WMRE: What does your firm do with the properties after acquiring them?

Adir Levitas: First, it’s important to understand what is the profile of our property. We’re buying urban warehouses in dense areas, where it’s very rare to find new land for construction. So, we rarely see any new construction. About 0.6 to .0.7 percent of the entire inventory for this property type in the U.S. is being built on an annual basis, so there’s basically no new construction. The construction of existing buildings was usually somewhere in the beginning of the 1980s.

So today, the opportunity is not in building new due to lack of land and high construction costs, but in accessing this kind of property in terms of the ability to source the acquisitions. And the value-add is by institutionalizing the management, meaning those assets were mostly owned by individuals, family offices, small companies and small private investors. Buying, for instance, 30 of them in Philadelphia, provides the opportunity to mark them up to market rents, while investing capital into the property to make it look nicer to attract tenants with a better rent or credit profile.

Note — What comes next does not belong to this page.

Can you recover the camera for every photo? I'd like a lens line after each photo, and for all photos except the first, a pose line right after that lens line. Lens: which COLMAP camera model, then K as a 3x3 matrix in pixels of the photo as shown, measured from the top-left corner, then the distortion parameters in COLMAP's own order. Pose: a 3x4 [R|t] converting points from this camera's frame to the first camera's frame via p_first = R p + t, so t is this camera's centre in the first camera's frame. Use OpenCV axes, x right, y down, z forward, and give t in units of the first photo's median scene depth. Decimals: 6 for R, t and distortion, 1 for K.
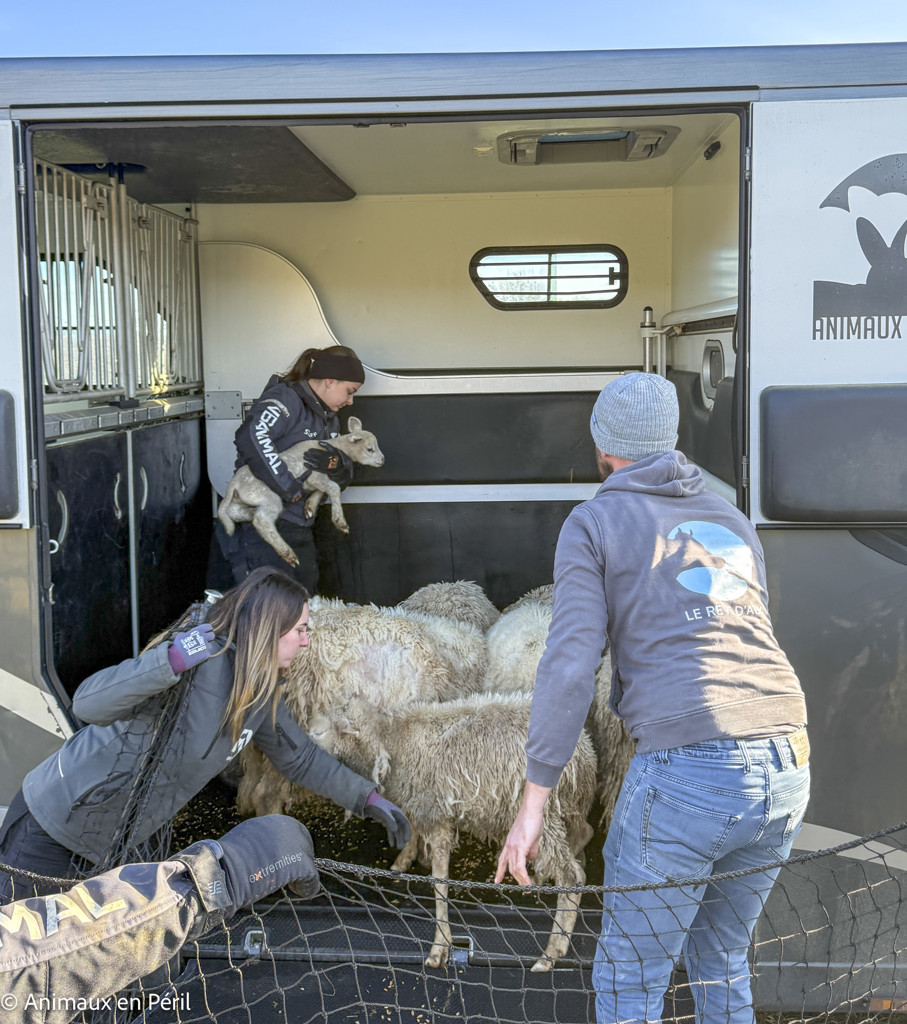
lens RADIAL K [[1076.8, 0, 423.5], [0, 1076.8, 401.0], [0, 0, 1]] dist [0.081133, 0.000000]
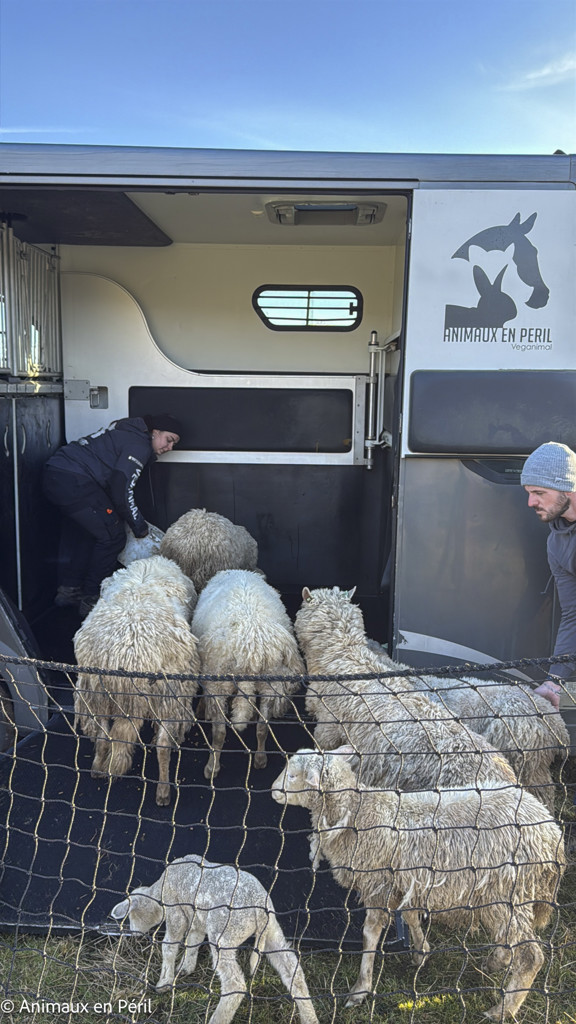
lens RADIAL K [[894.0, 0, 258.7], [0, 894.0, 512.7], [0, 0, 1]] dist [0.064239, -0.010081]
pose [[0.999250, 0.030325, 0.024085, 0.035252], [-0.032418, 0.995242, 0.091884, 0.053217], [-0.021184, -0.092596, 0.995478, -0.225317]]
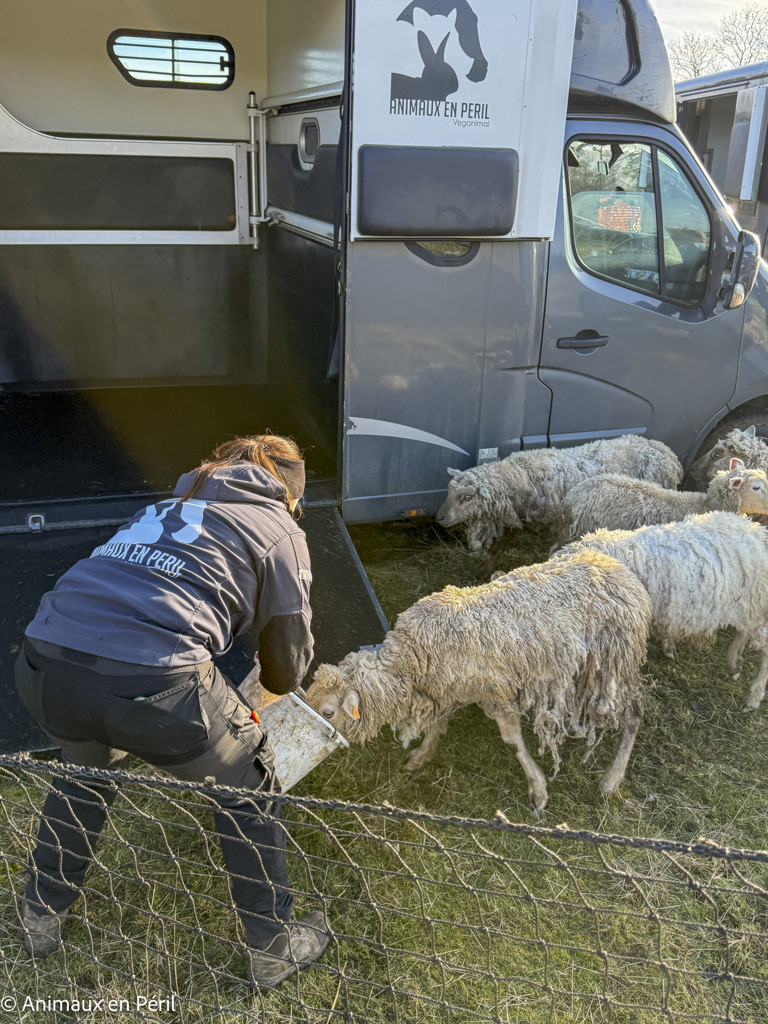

And so the opportunity is basically to institutionalize those assets and the rents. Most of what we do is buy existing properties, invest some capital—add lipstick—to make it look nice and bring the rent back up to the market. But in 10 percent of the cases, we are exercising a more value-added approach, which could be buying a vacant property and upgrading it and then listing it. Or it could be buying a property with a short-term lease that’s being done with the previous owner. Many of these properties involve an owner-user. Sometimes the user doesn’t want the building on his balance sheet, so he sells it to us—we are a capital solution, and we lease it back to the user. And those kinds of opportunities allow you to have a new contract that could be reflective of the market rents.

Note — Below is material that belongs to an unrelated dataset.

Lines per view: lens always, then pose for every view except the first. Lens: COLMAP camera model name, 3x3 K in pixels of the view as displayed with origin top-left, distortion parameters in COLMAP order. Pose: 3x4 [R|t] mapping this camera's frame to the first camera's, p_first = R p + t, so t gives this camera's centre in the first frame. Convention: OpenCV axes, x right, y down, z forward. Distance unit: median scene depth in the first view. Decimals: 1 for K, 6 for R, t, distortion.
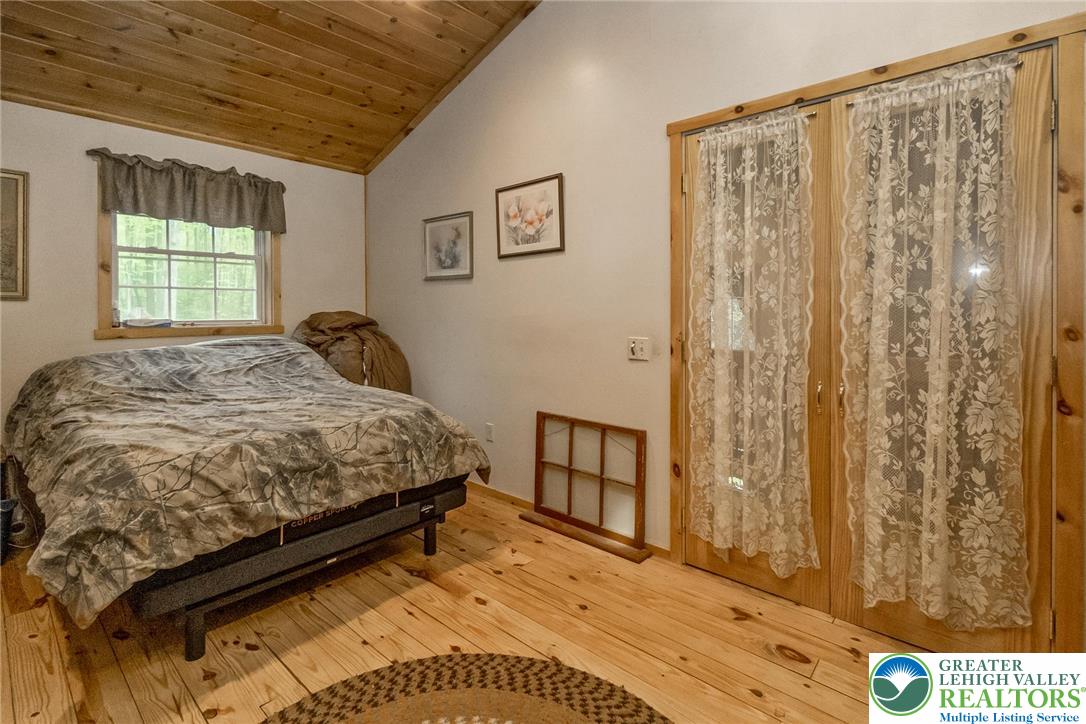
lens RADIAL K [[503.7, 0, 541.0], [0, 503.7, 315.5], [0, 0, 1]] dist [-0.000107, 0.000106]
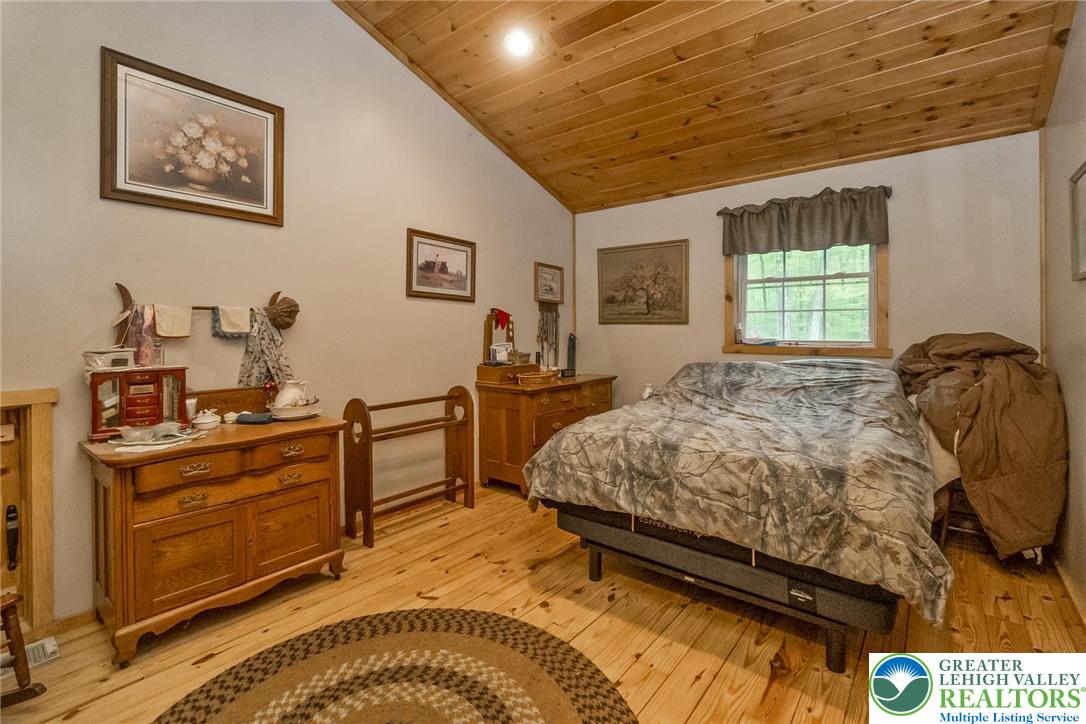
lens RADIAL K [[491.3, 0, 547.5], [0, 491.3, 335.5], [0, 0, 1]] dist [-0.002258, 0.000070]
pose [[0.054414, 0.013750, -0.998424, 0.470300], [-0.010573, 0.999857, 0.013193, -0.012361], [0.998462, 0.009838, 0.054552, 0.559572]]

WMRE: Can you share your firm’s experience in securing this latest round of $1.6 billion in bank funding? And what were the terms of these transactions?

Idan Tzur: I think that our secret sauce is a good relationship with the banks that we have in our operation. It starts with Key Bank. It is the lead arranger of credit facilities for all three of our funds. The debt size, the total required debt, of course, changed between one fund to another. The average commitment was increased from an average of around $30 to $40 million to around $80 million per participating bank in the last facility.

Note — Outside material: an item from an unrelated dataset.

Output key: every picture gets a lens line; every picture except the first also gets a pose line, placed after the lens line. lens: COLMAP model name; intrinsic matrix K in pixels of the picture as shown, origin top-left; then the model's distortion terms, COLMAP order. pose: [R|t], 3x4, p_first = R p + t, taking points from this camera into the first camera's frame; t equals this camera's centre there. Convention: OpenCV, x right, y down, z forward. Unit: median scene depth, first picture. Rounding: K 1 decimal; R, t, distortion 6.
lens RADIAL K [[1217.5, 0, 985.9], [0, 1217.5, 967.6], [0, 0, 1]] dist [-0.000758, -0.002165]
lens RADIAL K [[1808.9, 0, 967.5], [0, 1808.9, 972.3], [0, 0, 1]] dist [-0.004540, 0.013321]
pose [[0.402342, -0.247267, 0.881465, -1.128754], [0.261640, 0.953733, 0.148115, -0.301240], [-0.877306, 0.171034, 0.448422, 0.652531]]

I’m not sure how much we can go into the terms themselves, but I can say that I think it was attractive both from the lenders’ and  borrowers’ perspective. It’s competitive terms because it is our third facility in a proven strategy for the past five years. And so, the lenders that led the facility are comfortable with the diversification of assets, tenants and geography. It’s definitely competitive terms, but it didn’t start that way. We have worked our way up through building relationships and proving our ability to operate in an institutional way that made the banks feel comfortable.

WMRE: What types of deals is your firm planning to seek with this money?

Adir Levitas: We try to compose a portfolio for each fund that has the right exposure to gateway markets, primary markets that have a lot of growth, and markets that have a lot of value, meaning upfront cash flow. Chicago, for example, has a lot of upfront cash flow, as does Philadelphia and Baltimore versus markets that have a lot of potential, but not much cash flow, like Miami and Northern New Jersey. So, the composition is to achieve the target IRL return with the lowest amount of risk possible.

We’ve grown into this market (Northern New Jersey) in the past few years, and so we’re going to grow within all of those regions. We’re now looking at Nashville, the Carolinas and Austin. Those are the type of markets we’re looking to expand into.